Copy the listing exactly, images excluded.

**DATA FOR PROCESSING**.
>>>

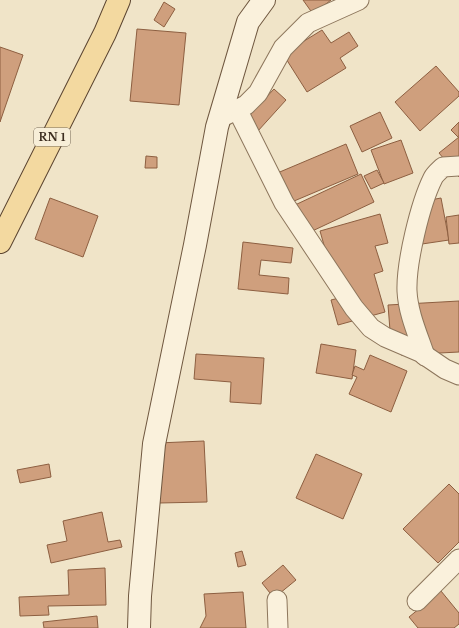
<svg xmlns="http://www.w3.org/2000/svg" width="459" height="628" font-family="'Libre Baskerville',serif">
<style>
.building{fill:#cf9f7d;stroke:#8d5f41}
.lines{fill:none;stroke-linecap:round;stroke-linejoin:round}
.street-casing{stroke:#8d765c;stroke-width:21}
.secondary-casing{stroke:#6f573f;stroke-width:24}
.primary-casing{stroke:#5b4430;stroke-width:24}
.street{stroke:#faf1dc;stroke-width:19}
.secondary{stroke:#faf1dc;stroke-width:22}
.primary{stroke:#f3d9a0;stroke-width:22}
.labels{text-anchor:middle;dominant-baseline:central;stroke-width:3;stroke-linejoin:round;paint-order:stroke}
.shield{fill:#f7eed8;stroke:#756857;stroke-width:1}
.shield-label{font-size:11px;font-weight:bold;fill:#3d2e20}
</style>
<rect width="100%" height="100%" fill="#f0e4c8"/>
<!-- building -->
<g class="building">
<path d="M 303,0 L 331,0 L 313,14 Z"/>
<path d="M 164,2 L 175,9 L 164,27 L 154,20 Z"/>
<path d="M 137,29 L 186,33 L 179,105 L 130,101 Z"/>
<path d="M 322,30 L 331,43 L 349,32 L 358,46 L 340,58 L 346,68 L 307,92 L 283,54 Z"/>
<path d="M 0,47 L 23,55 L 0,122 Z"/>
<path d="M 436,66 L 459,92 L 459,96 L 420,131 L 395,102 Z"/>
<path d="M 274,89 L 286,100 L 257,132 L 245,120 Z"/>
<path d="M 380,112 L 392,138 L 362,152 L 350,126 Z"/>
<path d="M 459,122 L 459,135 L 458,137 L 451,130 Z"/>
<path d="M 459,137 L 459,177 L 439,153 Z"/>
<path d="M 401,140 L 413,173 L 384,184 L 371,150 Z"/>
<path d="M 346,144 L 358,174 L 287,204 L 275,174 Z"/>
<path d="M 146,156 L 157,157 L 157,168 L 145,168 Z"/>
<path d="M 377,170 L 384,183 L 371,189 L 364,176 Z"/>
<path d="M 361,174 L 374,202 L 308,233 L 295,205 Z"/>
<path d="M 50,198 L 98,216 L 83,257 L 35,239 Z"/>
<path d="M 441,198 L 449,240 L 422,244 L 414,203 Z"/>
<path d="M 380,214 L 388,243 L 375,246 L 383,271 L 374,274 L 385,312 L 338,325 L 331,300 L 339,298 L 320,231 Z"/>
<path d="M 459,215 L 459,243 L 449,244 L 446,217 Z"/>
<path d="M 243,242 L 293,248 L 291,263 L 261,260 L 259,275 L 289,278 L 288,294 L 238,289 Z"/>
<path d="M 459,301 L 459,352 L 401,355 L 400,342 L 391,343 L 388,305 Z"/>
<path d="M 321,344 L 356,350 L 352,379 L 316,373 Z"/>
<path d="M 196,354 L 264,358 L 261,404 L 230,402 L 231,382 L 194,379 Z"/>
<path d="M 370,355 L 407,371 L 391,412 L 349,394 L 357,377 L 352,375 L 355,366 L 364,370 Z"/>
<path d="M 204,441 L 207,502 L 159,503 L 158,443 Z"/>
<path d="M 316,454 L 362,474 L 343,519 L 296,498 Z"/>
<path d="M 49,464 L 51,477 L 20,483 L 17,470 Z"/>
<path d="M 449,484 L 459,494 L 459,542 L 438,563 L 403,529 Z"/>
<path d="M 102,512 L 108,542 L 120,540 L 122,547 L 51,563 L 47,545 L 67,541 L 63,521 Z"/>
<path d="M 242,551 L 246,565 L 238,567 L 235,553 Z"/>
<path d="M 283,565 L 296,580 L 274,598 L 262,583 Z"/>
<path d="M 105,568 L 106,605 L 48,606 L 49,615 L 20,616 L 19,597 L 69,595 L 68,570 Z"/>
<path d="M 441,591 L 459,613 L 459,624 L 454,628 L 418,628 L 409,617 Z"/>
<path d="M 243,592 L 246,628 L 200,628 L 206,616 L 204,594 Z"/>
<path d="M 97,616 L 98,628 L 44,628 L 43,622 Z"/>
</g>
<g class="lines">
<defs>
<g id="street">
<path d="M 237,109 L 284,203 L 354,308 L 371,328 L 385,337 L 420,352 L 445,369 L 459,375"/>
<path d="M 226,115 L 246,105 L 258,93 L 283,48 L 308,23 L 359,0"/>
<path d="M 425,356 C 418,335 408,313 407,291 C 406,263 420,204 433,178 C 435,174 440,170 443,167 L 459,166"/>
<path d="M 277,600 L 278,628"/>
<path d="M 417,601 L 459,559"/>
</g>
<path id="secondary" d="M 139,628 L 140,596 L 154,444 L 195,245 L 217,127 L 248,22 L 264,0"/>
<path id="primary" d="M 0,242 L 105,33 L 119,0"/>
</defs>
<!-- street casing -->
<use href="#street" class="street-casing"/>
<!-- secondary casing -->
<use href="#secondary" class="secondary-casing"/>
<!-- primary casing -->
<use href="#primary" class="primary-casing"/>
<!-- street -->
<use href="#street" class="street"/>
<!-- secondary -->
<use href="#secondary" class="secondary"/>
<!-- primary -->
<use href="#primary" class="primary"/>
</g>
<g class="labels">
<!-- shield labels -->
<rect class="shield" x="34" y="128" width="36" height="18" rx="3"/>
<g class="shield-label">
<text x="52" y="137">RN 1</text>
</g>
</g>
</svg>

<<<

**FINISHED TASK**.
<svg xmlns="http://www.w3.org/2000/svg" width="459" height="628" font-family="'Libre Baskerville',serif">
<style>
.building{fill:#cf9f7d;stroke:#8d5f41}
.lines{fill:none;stroke-linecap:round;stroke-linejoin:round}
.street-casing{stroke:#8d765c;stroke-width:21}
.secondary-casing{stroke:#6f573f;stroke-width:24}
.primary-casing{stroke:#5b4430;stroke-width:24}
.street{stroke:#faf1dc;stroke-width:19}
.secondary{stroke:#faf1dc;stroke-width:22}
.primary{stroke:#f3d9a0;stroke-width:22}
.labels{text-anchor:middle;dominant-baseline:central;stroke-width:3;stroke-linejoin:round;paint-order:stroke}
.shield{fill:#f7eed8;stroke:#756857;stroke-width:1}
.shield-label{font-size:11px;font-weight:bold;fill:#3d2e20}
</style>
<rect width="100%" height="100%" fill="#f0e4c8"/>
<!-- building -->
<g class="building">
<path d="M 303,0 L 331,0 L 313,14 Z"/>
<path d="M 164,2 L 175,9 L 164,27 L 154,20 Z"/>
<path d="M 137,29 L 186,33 L 179,105 L 130,101 Z"/>
<path d="M 322,30 L 331,43 L 349,32 L 358,46 L 340,58 L 346,68 L 307,92 L 283,54 Z"/>
<path d="M 0,47 L 23,55 L 0,122 Z"/>
<path d="M 436,66 L 459,92 L 459,96 L 420,131 L 395,102 Z"/>
<path d="M 274,89 L 286,100 L 257,132 L 245,120 Z"/>
<path d="M 380,112 L 392,138 L 362,152 L 350,126 Z"/>
<path d="M 459,122 L 459,135 L 458,137 L 451,130 Z"/>
<path d="M 459,137 L 459,177 L 439,153 Z"/>
<path d="M 401,140 L 413,173 L 384,184 L 371,150 Z"/>
<path d="M 346,144 L 358,174 L 287,204 L 275,174 Z"/>
<path d="M 146,156 L 157,157 L 157,168 L 145,168 Z"/>
<path d="M 377,170 L 384,183 L 371,189 L 364,176 Z"/>
<path d="M 361,174 L 374,202 L 308,233 L 295,205 Z"/>
<path d="M 50,198 L 98,216 L 83,257 L 35,239 Z"/>
<path d="M 441,198 L 449,240 L 422,244 L 414,203 Z"/>
<path d="M 380,214 L 388,243 L 375,246 L 383,271 L 374,274 L 385,312 L 338,325 L 331,300 L 339,298 L 320,231 Z"/>
<path d="M 459,215 L 459,243 L 449,244 L 446,217 Z"/>
<path d="M 243,242 L 293,248 L 291,263 L 261,260 L 259,275 L 289,278 L 288,294 L 238,289 Z"/>
<path d="M 459,301 L 459,352 L 401,355 L 400,342 L 391,343 L 388,305 Z"/>
<path d="M 321,344 L 356,350 L 352,379 L 316,373 Z"/>
<path d="M 196,354 L 264,358 L 261,404 L 230,402 L 231,382 L 194,379 Z"/>
<path d="M 370,355 L 407,371 L 391,412 L 349,394 L 357,377 L 352,375 L 355,366 L 364,370 Z"/>
<path d="M 204,441 L 207,502 L 159,503 L 158,443 Z"/>
<path d="M 316,454 L 362,474 L 343,519 L 296,498 Z"/>
<path d="M 49,464 L 51,477 L 20,483 L 17,470 Z"/>
<path d="M 449,484 L 459,494 L 459,542 L 438,563 L 403,529 Z"/>
<path d="M 102,512 L 108,542 L 120,540 L 122,547 L 51,563 L 47,545 L 67,541 L 63,521 Z"/>
<path d="M 242,551 L 246,565 L 238,567 L 235,553 Z"/>
<path d="M 283,565 L 296,580 L 274,598 L 262,583 Z"/>
<path d="M 105,568 L 106,605 L 48,606 L 49,615 L 20,616 L 19,597 L 69,595 L 68,570 Z"/>
<path d="M 441,591 L 459,613 L 459,624 L 454,628 L 418,628 L 409,617 Z"/>
<path d="M 243,592 L 246,628 L 200,628 L 206,616 L 204,594 Z"/>
<path d="M 97,616 L 98,628 L 44,628 L 43,622 Z"/>
</g>
<g class="lines">
<defs>
<g id="street">
<path d="M 237,109 L 284,203 L 354,308 L 371,328 L 385,337 L 420,352 L 445,369 L 459,375"/>
<path d="M 226,115 L 246,105 L 258,93 L 283,48 L 308,23 L 359,0"/>
<path d="M 425,356 C 418,335 408,313 407,291 C 406,263 420,204 433,178 C 435,174 440,170 443,167 L 459,166"/>
<path d="M 277,600 L 278,628"/>
<path d="M 417,601 L 459,559"/>
</g>
<path id="secondary" d="M 139,628 L 140,596 L 154,444 L 195,245 L 217,127 L 248,22 L 264,0"/>
<path id="primary" d="M 0,242 L 105,33 L 119,0"/>
</defs>
<!-- street casing -->
<use href="#street" class="street-casing"/>
<!-- secondary casing -->
<use href="#secondary" class="secondary-casing"/>
<!-- primary casing -->
<use href="#primary" class="primary-casing"/>
<!-- street -->
<use href="#street" class="street"/>
<!-- secondary -->
<use href="#secondary" class="secondary"/>
<!-- primary -->
<use href="#primary" class="primary"/>
</g>
<g class="labels">
<!-- shield labels -->
<rect class="shield" x="34" y="128" width="36" height="18" rx="3"/>
<g class="shield-label">
<text x="52" y="137">RN 1</text>
</g>
</g>
</svg>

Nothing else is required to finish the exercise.